Why I get this when using rel_entr?

#1

My goal is to express \log(1+\frac {k_{20}}{(d_{20}+d_{21}x+d_{22}y)}), where k_{20},d_{20}, d_{21}, d_{22} are constant vectors (101x1), x,y are variables (101x1). \frac {k_{20}}{(d_{20}+d_{21}x+d_{22}y)} is positive.

I am using the cvxquad form this post CVXQUAD: How to use CVXQUAD's Pade Approximant instead of CVX's unreliable Successive Approximation for GP mode, log, exp, entr, rel_entr, kl_div, log_det, det_rootn, exponential cone. CVXQUAD's Quantum (Matrix) Entropy & Matrix Log related functions

and trying to express my function form this post Minimize log(1+1/x) where 0<x<inf

but I get this result

With all the 101x1 coefficients and variables, why I get a 100x1 result when using rel_entr ?

(Mark L. Stone) #2

Please show a reproducible example. If you can do it with smaller arrays, for example 3 by 1 instead of 100 by 1, that would be preferred. Please include the output from cvx_version.

#3

The code

    beta=9.0453e4;
     N=11;
     L=3000;
     for n=1:N
         x0(n,1)=300*n-300;
         y0(n,1)=0;
    end
    k20=1000*beta*ones(N,1);
    d2=(x0-L).^2+y0.^2+1e4;
    d20=d2-2*x0.*(x0-L)-2*y0.^2;
    d21=2*(x0-L);
    d22=2*y0;    
    cvx_begin
        variables x(N) y(N)
        R2=(rel_entr(d20+d21.*x+d22.*y,k20+d20+d21.*x+d22.*y)+rel_entr(k20+d20+d21.*x+d22.*y,d20+d21.*x+d22.*y))./k20;
        maximize sum(R2)
        subject to
            x(1)==0;
            y(1)==0;
            x(N)==L;
            y(N)==0;    
            d20+d21.*x+d22.*y>=1e4;
            for i=1:N-1
                square(x(i+1)-x(i))+square(y(i+1)-y(i))<=1e6;
            end
    cvx_end    

The output

=====================================
Using Pade approximation for exponential
cone with parameters m=3, k=3

=====================================
Using Pade approximation for exponential
cone with parameters m=3, k=3

error using .* (line 46)
Matrix dimensions must agree.

error ./ (line 19)
z = times( x, y, ‘./’ );

error Untitled1 (line 15)
R2=(rel_entr(d20+d21.*x+d22.*y,k20+d20+d21.*x+d22.*y)+rel_entr(k20+d20+d21.*x+d22.*y,d20+d21.*x+d22.*y))./k20;

My cvx_version
CVX: Software for Disciplined Convex Programming ©2014 CVX Research
Version 2.1, Build 1123 (cff5298) Sun Dec 17 18:58:10 2017

Installation info:
Path: D:\Program Files\cvx
MATLAB version: 9.4 (R2018a)
OS: Windows 10 amd64 version 10.0
Java version: 1.8.0_144

(Mark L. Stone) #4

This looks to me like a bug in rel_entr .

help rel_entr

rel_entr Scalar relative entropy.
rel_entr(X,Y) returns an array of the same size as X+Y with the
relative entropy function applied to each element:
{ X.*LOG(X./Y) if X > 0 & Y > 0,
rel_entr(X,Y) = { 0 if X == 0 & Y >= 0,
{ +Inf otherwise.
X and Y must either be the same size, or one must be a scalar. If X and
Y are vectors, then SUM(rel_entr(X,Y)) returns their relative entropy.
If they are PDFs (that is, if X>=0, Y>=0, SUM(X)==1, SUM(Y)==1) then
this is equal to their Kullback-Liebler divergence SUM(KL_DIV(X,Y)).
-SUM(rel_entr(X,1)) returns the entropy of X.

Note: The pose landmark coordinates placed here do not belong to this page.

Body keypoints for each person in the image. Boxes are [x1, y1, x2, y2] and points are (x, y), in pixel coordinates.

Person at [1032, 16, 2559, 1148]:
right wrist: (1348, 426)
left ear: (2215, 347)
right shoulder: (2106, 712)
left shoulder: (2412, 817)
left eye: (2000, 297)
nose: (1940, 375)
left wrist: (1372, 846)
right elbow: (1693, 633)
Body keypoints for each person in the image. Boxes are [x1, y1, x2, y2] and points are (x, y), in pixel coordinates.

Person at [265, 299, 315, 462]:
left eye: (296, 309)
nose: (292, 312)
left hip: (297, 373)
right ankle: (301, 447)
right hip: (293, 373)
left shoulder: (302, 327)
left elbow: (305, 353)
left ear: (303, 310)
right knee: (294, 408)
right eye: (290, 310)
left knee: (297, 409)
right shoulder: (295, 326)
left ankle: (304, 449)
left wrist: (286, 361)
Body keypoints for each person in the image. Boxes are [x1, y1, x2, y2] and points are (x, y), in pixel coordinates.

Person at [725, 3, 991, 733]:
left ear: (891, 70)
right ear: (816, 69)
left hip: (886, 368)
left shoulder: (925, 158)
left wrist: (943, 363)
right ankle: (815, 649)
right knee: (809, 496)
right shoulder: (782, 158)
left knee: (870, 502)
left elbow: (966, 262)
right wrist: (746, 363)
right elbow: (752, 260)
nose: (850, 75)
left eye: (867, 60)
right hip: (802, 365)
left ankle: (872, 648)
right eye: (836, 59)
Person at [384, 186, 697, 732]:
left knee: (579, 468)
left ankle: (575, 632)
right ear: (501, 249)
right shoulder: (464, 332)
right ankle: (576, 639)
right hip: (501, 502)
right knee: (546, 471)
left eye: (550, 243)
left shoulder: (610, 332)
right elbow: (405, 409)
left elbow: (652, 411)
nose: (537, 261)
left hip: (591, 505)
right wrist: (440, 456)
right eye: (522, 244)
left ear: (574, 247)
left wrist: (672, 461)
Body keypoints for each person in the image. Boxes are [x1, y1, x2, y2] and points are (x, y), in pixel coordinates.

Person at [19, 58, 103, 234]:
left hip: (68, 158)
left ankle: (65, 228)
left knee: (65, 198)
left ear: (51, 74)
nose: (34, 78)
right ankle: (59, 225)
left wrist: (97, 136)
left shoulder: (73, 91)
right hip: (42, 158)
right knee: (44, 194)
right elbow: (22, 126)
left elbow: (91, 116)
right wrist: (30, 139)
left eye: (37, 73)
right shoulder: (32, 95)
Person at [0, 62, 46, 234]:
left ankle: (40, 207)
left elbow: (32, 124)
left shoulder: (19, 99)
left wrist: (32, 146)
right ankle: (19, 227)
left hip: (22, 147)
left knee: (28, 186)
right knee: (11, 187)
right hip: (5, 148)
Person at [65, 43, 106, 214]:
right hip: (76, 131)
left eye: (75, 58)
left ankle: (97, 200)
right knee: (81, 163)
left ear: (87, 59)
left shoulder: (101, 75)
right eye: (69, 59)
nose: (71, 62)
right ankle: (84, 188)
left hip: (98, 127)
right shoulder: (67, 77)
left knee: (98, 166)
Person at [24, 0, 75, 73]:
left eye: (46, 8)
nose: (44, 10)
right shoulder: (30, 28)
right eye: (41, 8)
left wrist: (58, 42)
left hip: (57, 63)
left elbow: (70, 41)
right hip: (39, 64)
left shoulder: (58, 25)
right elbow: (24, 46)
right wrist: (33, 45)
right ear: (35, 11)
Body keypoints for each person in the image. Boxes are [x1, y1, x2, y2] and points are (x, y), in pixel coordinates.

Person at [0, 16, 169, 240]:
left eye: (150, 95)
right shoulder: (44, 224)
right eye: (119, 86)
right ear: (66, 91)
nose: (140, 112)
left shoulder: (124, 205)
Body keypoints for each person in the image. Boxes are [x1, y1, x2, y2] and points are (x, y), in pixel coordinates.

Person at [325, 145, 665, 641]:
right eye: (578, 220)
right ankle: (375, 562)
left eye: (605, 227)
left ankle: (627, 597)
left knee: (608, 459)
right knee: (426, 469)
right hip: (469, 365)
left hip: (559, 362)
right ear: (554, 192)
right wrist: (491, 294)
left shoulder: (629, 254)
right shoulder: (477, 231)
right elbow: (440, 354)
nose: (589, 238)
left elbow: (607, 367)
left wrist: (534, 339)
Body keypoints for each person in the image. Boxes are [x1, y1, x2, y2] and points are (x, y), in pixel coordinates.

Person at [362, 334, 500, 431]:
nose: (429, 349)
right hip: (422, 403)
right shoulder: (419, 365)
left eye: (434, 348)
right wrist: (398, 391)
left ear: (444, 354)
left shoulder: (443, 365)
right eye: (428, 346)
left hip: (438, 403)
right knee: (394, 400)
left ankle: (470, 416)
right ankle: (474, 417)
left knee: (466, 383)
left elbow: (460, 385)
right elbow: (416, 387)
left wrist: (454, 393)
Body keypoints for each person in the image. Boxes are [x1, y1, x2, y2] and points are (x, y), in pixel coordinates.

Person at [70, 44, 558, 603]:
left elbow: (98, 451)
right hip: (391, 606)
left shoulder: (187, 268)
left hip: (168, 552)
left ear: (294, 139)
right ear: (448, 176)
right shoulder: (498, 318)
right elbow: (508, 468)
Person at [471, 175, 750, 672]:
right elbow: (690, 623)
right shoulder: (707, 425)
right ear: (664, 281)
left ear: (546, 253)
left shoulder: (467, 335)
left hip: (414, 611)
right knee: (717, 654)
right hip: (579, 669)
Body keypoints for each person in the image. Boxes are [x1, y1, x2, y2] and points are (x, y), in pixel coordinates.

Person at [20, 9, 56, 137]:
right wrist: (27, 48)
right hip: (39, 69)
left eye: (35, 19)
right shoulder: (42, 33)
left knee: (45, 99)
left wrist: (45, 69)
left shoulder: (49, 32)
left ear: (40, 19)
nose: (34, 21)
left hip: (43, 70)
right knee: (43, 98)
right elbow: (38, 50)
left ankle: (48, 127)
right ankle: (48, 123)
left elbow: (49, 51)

Disciplined convex programming information:
    rel_entr(X,Y) is convex in both X and Y, nonmonotonic in X, and
    nonincreasing in Y. Thus when used in CVX expressions, X must be
    real and affine and Y must be concave. The use of rel_entr(X,Y) in
    an objective or constraint will effectively constrain both X and Y 
    to be nonnegative, hence there is no need to add additional
    constraints X >= 0 or Y >= 0 to enforce this.